◆ WHAT YOU NEED TO DO ◆
What you give back should match the listing word for word.

◆ RECORDS PROVIDED ◆
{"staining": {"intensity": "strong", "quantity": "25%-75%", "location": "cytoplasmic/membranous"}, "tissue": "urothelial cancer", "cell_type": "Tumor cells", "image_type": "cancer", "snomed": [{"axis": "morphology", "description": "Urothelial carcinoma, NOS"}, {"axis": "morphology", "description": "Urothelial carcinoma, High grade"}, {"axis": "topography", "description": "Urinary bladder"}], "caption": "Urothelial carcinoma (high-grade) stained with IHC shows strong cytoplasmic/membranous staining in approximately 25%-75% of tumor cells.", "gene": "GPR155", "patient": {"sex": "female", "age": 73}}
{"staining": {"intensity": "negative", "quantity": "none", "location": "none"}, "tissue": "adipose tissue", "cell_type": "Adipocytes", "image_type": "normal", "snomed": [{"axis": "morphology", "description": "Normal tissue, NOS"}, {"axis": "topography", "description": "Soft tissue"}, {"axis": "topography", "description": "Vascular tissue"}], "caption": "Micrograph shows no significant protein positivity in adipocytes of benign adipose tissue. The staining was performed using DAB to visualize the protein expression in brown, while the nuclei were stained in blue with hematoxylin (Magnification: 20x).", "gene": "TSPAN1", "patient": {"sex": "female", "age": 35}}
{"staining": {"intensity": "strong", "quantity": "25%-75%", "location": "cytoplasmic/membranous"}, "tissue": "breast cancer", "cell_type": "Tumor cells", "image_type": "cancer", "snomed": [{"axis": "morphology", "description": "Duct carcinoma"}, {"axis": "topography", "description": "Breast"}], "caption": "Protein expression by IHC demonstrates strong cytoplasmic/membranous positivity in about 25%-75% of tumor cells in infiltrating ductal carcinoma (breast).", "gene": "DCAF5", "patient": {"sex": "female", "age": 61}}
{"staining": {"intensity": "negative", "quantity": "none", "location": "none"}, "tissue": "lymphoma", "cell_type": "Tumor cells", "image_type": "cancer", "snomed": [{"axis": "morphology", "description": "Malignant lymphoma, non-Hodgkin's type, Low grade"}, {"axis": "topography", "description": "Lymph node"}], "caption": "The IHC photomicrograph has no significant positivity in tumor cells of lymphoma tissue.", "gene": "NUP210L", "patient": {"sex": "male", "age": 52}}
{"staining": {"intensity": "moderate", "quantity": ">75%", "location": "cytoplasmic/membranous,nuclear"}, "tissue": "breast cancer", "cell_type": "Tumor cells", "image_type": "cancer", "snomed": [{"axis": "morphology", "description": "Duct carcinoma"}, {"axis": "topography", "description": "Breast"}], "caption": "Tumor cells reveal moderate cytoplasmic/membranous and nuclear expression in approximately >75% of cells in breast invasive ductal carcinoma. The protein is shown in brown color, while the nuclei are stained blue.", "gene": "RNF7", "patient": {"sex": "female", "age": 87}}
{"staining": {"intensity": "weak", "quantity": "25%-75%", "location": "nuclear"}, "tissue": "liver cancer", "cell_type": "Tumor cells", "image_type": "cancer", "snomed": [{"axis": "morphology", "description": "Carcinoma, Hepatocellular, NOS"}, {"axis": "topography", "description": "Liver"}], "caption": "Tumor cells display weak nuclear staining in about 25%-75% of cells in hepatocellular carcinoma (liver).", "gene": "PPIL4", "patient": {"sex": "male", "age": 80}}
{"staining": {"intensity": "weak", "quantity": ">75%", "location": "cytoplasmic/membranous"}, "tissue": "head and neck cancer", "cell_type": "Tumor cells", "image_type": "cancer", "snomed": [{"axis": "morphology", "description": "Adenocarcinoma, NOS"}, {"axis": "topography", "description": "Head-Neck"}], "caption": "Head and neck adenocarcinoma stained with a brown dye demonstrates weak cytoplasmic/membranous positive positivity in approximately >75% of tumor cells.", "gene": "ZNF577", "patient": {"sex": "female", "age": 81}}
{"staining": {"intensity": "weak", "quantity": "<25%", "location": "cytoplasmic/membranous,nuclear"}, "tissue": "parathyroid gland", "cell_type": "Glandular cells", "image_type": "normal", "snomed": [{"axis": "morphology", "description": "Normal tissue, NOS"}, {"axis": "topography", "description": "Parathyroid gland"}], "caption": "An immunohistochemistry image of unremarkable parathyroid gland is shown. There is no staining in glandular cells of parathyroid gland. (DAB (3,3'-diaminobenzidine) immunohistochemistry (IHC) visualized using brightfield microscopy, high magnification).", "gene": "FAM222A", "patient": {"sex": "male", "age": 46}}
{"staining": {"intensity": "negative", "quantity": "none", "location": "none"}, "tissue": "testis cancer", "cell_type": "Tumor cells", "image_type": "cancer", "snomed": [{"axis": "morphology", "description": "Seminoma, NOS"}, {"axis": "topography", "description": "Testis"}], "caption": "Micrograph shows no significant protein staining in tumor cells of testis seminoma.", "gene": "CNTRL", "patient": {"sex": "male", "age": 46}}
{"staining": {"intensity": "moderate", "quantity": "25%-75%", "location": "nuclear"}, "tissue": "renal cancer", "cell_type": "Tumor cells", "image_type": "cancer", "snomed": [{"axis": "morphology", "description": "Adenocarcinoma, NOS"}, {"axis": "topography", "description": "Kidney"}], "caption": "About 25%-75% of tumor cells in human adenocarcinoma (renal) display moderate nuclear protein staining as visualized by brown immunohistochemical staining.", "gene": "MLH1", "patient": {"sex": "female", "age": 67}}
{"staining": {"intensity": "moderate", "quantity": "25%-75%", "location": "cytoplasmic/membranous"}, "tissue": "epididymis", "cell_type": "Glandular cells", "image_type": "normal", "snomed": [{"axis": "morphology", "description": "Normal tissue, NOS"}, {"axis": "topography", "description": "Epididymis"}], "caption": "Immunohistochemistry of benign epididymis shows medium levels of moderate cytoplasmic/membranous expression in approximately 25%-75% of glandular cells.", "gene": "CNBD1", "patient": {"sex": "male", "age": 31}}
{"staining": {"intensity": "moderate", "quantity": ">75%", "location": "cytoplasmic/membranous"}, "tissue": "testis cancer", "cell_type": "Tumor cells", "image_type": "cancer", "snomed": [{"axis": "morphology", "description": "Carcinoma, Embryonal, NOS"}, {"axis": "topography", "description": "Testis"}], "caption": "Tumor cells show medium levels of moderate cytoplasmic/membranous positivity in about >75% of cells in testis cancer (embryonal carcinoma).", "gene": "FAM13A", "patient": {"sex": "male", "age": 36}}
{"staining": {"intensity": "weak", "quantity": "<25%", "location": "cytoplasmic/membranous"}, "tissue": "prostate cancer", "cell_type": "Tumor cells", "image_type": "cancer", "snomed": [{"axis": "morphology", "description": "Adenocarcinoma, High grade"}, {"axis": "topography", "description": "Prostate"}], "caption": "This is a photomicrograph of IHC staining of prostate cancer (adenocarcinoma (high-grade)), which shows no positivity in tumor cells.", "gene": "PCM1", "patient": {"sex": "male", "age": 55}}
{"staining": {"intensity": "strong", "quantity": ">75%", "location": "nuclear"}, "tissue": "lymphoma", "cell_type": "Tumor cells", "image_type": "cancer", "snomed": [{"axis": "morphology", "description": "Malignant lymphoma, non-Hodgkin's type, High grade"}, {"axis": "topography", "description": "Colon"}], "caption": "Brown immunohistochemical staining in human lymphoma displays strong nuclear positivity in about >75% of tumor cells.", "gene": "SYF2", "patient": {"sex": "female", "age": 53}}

◆ FINISHED TASK ◆
{"staining": {"intensity": "strong", "quantity": "25%-75%", "location": "cytoplasmic/membranous"}, "tissue": "urothelial cancer", "cell_type": "Tumor cells", "image_type": "cancer", "snomed": [{"axis": "morphology", "description": "Urothelial carcinoma, NOS"}, {"axis": "morphology", "description": "Urothelial carcinoma, High grade"}, {"axis": "topography", "description": "Urinary bladder"}], "caption": "Urothelial carcinoma (high-grade) stained with IHC shows strong cytoplasmic/membranous staining in approximately 25%-75% of tumor cells.", "gene": "GPR155", "patient": {"sex": "female", "age": 73}}
{"staining": {"intensity": "negative", "quantity": "none", "location": "none"}, "tissue": "adipose tissue", "cell_type": "Adipocytes", "image_type": "normal", "snomed": [{"axis": "morphology", "description": "Normal tissue, NOS"}, {"axis": "topography", "description": "Soft tissue"}, {"axis": "topography", "description": "Vascular tissue"}], "caption": "Micrograph shows no significant protein positivity in adipocytes of benign adipose tissue. The staining was performed using DAB to visualize the protein expression in brown, while the nuclei were stained in blue with hematoxylin (Magnification: 20x).", "gene": "TSPAN1", "patient": {"sex": "female", "age": 35}}
{"staining": {"intensity": "strong", "quantity": "25%-75%", "location": "cytoplasmic/membranous"}, "tissue": "breast cancer", "cell_type": "Tumor cells", "image_type": "cancer", "snomed": [{"axis": "morphology", "description": "Duct carcinoma"}, {"axis": "topography", "description": "Breast"}], "caption": "Protein expression by IHC demonstrates strong cytoplasmic/membranous positivity in about 25%-75% of tumor cells in infiltrating ductal carcinoma (breast).", "gene": "DCAF5", "patient": {"sex": "female", "age": 61}}
{"staining": {"intensity": "negative", "quantity": "none", "location": "none"}, "tissue": "lymphoma", "cell_type": "Tumor cells", "image_type": "cancer", "snomed": [{"axis": "morphology", "description": "Malignant lymphoma, non-Hodgkin's type, Low grade"}, {"axis": "topography", "description": "Lymph node"}], "caption": "The IHC photomicrograph has no significant positivity in tumor cells of lymphoma tissue.", "gene": "NUP210L", "patient": {"sex": "male", "age": 52}}
{"staining": {"intensity": "moderate", "quantity": ">75%", "location": "cytoplasmic/membranous,nuclear"}, "tissue": "breast cancer", "cell_type": "Tumor cells", "image_type": "cancer", "snomed": [{"axis": "morphology", "description": "Duct carcinoma"}, {"axis": "topography", "description": "Breast"}], "caption": "Tumor cells reveal moderate cytoplasmic/membranous and nuclear expression in approximately >75% of cells in breast invasive ductal carcinoma. The protein is shown in brown color, while the nuclei are stained blue.", "gene": "RNF7", "patient": {"sex": "female", "age": 87}}
{"staining": {"intensity": "weak", "quantity": "25%-75%", "location": "nuclear"}, "tissue": "liver cancer", "cell_type": "Tumor cells", "image_type": "cancer", "snomed": [{"axis": "morphology", "description": "Carcinoma, Hepatocellular, NOS"}, {"axis": "topography", "description": "Liver"}], "caption": "Tumor cells display weak nuclear staining in about 25%-75% of cells in hepatocellular carcinoma (liver).", "gene": "PPIL4", "patient": {"sex": "male", "age": 80}}
{"staining": {"intensity": "weak", "quantity": ">75%", "location": "cytoplasmic/membranous"}, "tissue": "head and neck cancer", "cell_type": "Tumor cells", "image_type": "cancer", "snomed": [{"axis": "morphology", "description": "Adenocarcinoma, NOS"}, {"axis": "topography", "description": "Head-Neck"}], "caption": "Head and neck adenocarcinoma stained with a brown dye demonstrates weak cytoplasmic/membranous positive positivity in approximately >75% of tumor cells.", "gene": "ZNF577", "patient": {"sex": "female", "age": 81}}
{"staining": {"intensity": "weak", "quantity": "<25%", "location": "cytoplasmic/membranous,nuclear"}, "tissue": "parathyroid gland", "cell_type": "Glandular cells", "image_type": "normal", "snomed": [{"axis": "morphology", "description": "Normal tissue, NOS"}, {"axis": "topography", "description": "Parathyroid gland"}], "caption": "An immunohistochemistry image of unremarkable parathyroid gland is shown. There is no staining in glandular cells of parathyroid gland. (DAB (3,3'-diaminobenzidine) immunohistochemistry (IHC) visualized using brightfield microscopy, high magnification).", "gene": "FAM222A", "patient": {"sex": "male", "age": 46}}
{"staining": {"intensity": "negative", "quantity": "none", "location": "none"}, "tissue": "testis cancer", "cell_type": "Tumor cells", "image_type": "cancer", "snomed": [{"axis": "morphology", "description": "Seminoma, NOS"}, {"axis": "topography", "description": "Testis"}], "caption": "Micrograph shows no significant protein staining in tumor cells of testis seminoma.", "gene": "CNTRL", "patient": {"sex": "male", "age": 46}}
{"staining": {"intensity": "moderate", "quantity": "25%-75%", "location": "nuclear"}, "tissue": "renal cancer", "cell_type": "Tumor cells", "image_type": "cancer", "snomed": [{"axis": "morphology", "description": "Adenocarcinoma, NOS"}, {"axis": "topography", "description": "Kidney"}], "caption": "About 25%-75% of tumor cells in human adenocarcinoma (renal) display moderate nuclear protein staining as visualized by brown immunohistochemical staining.", "gene": "MLH1", "patient": {"sex": "female", "age": 67}}
{"staining": {"intensity": "moderate", "quantity": "25%-75%", "location": "cytoplasmic/membranous"}, "tissue": "epididymis", "cell_type": "Glandular cells", "image_type": "normal", "snomed": [{"axis": "morphology", "description": "Normal tissue, NOS"}, {"axis": "topography", "description": "Epididymis"}], "caption": "Immunohistochemistry of benign epididymis shows medium levels of moderate cytoplasmic/membranous expression in approximately 25%-75% of glandular cells.", "gene": "CNBD1", "patient": {"sex": "male", "age": 31}}
{"staining": {"intensity": "moderate", "quantity": ">75%", "location": "cytoplasmic/membranous"}, "tissue": "testis cancer", "cell_type": "Tumor cells", "image_type": "cancer", "snomed": [{"axis": "morphology", "description": "Carcinoma, Embryonal, NOS"}, {"axis": "topography", "description": "Testis"}], "caption": "Tumor cells show medium levels of moderate cytoplasmic/membranous positivity in about >75% of cells in testis cancer (embryonal carcinoma).", "gene": "FAM13A", "patient": {"sex": "male", "age": 36}}
{"staining": {"intensity": "weak", "quantity": "<25%", "location": "cytoplasmic/membranous"}, "tissue": "prostate cancer", "cell_type": "Tumor cells", "image_type": "cancer", "snomed": [{"axis": "morphology", "description": "Adenocarcinoma, High grade"}, {"axis": "topography", "description": "Prostate"}], "caption": "This is a photomicrograph of IHC staining of prostate cancer (adenocarcinoma (high-grade)), which shows no positivity in tumor cells.", "gene": "PCM1", "patient": {"sex": "male", "age": 55}}
{"staining": {"intensity": "strong", "quantity": ">75%", "location": "nuclear"}, "tissue": "lymphoma", "cell_type": "Tumor cells", "image_type": "cancer", "snomed": [{"axis": "morphology", "description": "Malignant lymphoma, non-Hodgkin's type, High grade"}, {"axis": "topography", "description": "Colon"}], "caption": "Brown immunohistochemical staining in human lymphoma displays strong nuclear positivity in about >75% of tumor cells.", "gene": "SYF2", "patient": {"sex": "female", "age": 53}}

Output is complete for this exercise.